Almost 3,500 GMB Union ambulance workers across the South of England are expected to strike tomorrow when they will be joined by Unison colleagues

Paramedics, emergency care assistants, call handlers and other staff will stage pickets at many NHS Trusts. This is the second such strike after ambulance workers walked out at the end of last year.

Workers across the ambulance services and some NHS Trusts have voted to strike over the Government’s imposed 4 per cent pay award - which the unions claim is a 'massive real terms pay cut'. 

Rachel Harrison, GMB National Secretary, said:  'Ambulance workers across England and Wales will go on strike for the second time.

'GMB cancelled a planned strike over the Christmas period to say thank you to the public for their incredible support. 

'It also allowed time for the Government to talk to us about pay, but ministers have dithered and postured, wasting valuable time. 

'To end this dispute, GMB needs a concrete offer to help resolve the NHS’s crushing recruitment and retention crisis. 

'The public expects the Government to treat this dispute seriously – it's time they got on with it.'

Ambulance workers from West Devon joined a picket line today for their last one-day strike near Derriford Hospital in Plymouth, calling on the Government to take action over the large numbers of delays in ambulance response times.

Strikers said one in three paramedics have seen deaths due to delays in transferring patients to hospitals and that half of ambulance trusts have ambulance workers using food banks.

Tavistock paramedic Simon Young manned the last picket line and said at the time: 'This strike is less about pay and more about working conditions which mean we are having to act more as nurses than emergency acute response workers.
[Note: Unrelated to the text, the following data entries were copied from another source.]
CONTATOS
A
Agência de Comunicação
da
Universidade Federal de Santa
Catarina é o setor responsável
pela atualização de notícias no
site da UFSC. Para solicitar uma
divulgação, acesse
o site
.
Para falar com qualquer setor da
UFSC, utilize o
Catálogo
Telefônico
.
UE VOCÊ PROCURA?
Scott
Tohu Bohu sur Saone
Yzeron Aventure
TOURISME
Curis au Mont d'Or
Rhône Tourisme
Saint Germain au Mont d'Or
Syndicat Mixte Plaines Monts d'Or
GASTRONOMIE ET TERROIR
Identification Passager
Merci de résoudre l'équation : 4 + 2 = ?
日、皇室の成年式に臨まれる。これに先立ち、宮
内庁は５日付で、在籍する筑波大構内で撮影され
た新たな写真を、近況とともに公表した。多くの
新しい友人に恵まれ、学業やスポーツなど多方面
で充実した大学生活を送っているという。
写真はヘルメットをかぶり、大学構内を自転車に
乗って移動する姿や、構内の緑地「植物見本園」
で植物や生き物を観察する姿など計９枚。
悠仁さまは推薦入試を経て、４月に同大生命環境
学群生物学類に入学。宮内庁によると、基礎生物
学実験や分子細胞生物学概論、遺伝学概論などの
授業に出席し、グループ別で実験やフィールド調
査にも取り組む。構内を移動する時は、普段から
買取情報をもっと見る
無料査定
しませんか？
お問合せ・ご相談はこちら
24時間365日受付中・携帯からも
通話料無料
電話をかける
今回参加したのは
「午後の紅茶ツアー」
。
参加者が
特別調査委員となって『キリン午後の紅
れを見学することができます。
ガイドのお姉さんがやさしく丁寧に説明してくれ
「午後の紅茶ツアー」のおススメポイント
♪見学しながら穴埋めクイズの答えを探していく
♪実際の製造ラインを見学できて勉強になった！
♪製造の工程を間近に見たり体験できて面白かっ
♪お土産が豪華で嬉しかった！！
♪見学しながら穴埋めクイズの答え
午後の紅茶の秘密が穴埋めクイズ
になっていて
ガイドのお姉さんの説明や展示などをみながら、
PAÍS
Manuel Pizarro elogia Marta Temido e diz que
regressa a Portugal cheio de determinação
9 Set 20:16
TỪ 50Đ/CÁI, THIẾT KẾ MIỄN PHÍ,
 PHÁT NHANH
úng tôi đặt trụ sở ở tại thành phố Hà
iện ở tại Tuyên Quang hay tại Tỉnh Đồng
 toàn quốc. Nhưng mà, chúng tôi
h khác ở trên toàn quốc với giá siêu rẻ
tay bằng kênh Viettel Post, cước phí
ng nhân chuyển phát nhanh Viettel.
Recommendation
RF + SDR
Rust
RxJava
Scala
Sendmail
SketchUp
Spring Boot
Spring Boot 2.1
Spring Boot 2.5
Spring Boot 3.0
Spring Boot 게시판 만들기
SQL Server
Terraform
We spend far too much time looking after acutely ill patients in ambulances waiting to transfer them to hospital. The situation has gone too far and is about mismanagement of the whole of the wider NHS and social care.'

NHS leaders have previously warned patient safety cannot be guaranteed due to the strikes, which include phone call handlers.

NHS hospital trusts have agreed protocols with ambulance trusts on strikers continuing to respond to life threatening situations. Striking crews did leave picket lines to attend critical incidents during the first strike.

South Western Ambulance Service has advised people to only call 999 if a patient is in a medical or mental health emergency (when seriously ill or injured and their life is at risk).